Le 17 mars, les parents de l’enfant ont été contactés par la crèche après que leur petite fille a commencé à tomber de manière répétée. Lorsqu'elle a été examinée à l'hôpital, son taux d’alcoolémie était alarmant, atteignant 2,14 g d’alcool par litre de sang, selon les révélations relayées par le Parisien.
« Un médecin nous a annoncé que notre fille était ivre morte », a déclaré le père, anéanti. Les médecins avaient d’abord envisagé le syndrome dit d'« auto-brasseur », une condition rare qui provoque une production naturelle d’éthanol. Toutefois, des tests sanguins ont écarté cette hypothèse. La mère a confirmé : « Ils nous ont expliqué qu’elle a forcément ingéré quelque chose. »

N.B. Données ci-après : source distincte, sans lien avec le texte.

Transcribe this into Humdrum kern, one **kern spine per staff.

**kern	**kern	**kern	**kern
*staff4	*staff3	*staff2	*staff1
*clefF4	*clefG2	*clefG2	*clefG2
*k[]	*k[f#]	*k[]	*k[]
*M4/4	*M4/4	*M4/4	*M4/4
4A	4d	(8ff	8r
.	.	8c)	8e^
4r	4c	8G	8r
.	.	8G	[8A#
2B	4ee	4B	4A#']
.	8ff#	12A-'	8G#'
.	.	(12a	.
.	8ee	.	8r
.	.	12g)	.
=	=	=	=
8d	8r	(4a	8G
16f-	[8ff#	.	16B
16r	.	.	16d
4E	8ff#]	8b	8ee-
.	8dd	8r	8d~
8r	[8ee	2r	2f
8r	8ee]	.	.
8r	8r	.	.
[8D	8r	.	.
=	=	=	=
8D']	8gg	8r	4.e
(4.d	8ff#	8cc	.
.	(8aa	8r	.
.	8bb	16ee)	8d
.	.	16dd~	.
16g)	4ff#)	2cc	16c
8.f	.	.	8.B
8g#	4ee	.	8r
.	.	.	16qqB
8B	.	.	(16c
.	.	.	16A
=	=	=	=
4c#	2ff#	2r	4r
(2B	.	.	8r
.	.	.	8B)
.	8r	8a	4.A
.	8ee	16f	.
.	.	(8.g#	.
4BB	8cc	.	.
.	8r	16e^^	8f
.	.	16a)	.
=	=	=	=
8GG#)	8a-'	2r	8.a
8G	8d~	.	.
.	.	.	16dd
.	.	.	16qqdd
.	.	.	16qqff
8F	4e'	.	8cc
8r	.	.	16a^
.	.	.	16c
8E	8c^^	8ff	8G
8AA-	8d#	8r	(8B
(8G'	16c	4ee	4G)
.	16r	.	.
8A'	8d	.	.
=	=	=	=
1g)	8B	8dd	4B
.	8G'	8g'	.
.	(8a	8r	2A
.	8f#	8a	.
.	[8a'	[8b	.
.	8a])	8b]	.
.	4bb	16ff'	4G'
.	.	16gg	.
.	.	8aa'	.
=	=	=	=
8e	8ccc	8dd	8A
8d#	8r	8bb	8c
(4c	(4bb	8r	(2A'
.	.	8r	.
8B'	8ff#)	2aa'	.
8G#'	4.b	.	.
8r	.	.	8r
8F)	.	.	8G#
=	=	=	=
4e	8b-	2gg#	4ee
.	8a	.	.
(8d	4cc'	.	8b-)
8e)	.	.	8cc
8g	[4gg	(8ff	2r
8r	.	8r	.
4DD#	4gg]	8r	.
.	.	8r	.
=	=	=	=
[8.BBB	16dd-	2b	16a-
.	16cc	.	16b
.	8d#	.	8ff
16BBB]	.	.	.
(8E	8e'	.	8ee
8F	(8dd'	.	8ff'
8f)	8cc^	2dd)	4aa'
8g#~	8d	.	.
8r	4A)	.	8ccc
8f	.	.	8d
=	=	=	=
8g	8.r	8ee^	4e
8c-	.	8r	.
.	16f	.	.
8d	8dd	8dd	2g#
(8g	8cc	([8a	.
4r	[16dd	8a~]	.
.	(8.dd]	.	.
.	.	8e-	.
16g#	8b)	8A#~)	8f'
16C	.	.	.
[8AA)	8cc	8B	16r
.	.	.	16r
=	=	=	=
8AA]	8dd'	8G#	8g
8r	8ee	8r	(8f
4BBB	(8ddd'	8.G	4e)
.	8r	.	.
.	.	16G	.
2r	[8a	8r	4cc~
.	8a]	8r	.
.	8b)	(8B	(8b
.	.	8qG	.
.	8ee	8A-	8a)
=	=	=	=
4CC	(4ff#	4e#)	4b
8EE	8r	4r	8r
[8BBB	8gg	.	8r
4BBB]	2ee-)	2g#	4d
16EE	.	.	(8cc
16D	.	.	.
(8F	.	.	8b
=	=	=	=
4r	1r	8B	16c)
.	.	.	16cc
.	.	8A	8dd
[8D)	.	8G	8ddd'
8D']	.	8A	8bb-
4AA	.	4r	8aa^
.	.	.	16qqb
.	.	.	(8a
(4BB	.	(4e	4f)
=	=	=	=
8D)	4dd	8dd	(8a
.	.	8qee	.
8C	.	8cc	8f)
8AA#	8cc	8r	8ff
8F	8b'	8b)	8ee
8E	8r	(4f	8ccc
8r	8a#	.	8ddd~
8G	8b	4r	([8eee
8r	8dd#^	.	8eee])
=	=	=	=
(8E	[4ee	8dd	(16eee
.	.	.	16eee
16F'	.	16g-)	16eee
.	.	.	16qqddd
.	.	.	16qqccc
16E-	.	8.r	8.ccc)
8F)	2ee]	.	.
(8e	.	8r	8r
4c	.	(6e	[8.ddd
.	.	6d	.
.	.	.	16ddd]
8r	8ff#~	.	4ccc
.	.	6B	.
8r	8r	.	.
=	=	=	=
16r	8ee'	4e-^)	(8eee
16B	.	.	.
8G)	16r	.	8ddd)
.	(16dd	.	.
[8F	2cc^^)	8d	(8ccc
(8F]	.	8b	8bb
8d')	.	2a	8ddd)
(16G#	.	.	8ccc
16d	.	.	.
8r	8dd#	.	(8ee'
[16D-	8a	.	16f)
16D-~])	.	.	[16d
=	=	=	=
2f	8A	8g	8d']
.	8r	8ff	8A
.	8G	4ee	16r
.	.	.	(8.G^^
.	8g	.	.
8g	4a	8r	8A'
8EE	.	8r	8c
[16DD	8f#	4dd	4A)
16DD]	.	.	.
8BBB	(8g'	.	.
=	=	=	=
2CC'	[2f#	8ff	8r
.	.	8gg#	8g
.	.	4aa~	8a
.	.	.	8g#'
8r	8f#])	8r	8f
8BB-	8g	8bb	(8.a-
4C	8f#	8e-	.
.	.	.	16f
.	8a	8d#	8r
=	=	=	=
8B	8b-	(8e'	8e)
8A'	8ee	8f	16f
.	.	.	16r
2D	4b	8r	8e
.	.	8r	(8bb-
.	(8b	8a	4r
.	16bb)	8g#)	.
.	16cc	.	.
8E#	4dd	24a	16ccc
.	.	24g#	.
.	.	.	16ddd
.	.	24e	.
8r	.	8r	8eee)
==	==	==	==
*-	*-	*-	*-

Après que l'hôpital a signalé ce cas préoccupant et que les parents ont porté plainte, une enquête préliminaire a été ouverte, confiée à la brigade de gendarmerie d’Orry-la-Ville. Les autorités cherchent à comprendre comment cette fillette a pu se retrouver dans une telle situation pendant sa journée à la crèche.
Aucune piste écartée
Le parquet a indiqué, dans un communiqué, que plusieurs auditions et vérifications ont été réalisées, et que des analyses ont été soumises à l’Institut de recherche criminelle de la gendarmerie. Le dossier demeure ouvert et les enquêteurs précisent qu'« aucune piste n’est écartée ». Plusieurs infractions sont suspectées et la qualification pénale sera précisée à l'issue des investigations.
La communauté de communes de l'Aire cantilienne, qui englobe Plailly, a également précisé que les investigations menées avec les services de Protection Maternelle et Infantile (PMI), ainsi que diverses expertises, « n'ont pas, à ce jour, permis d'identifier d’élément de malveillance ou de maltraitance de la part des professionnels de l’établissement ». Les prochaines étapes de l’enquête pourraient éclaircir davantage cette inquiétante affaire.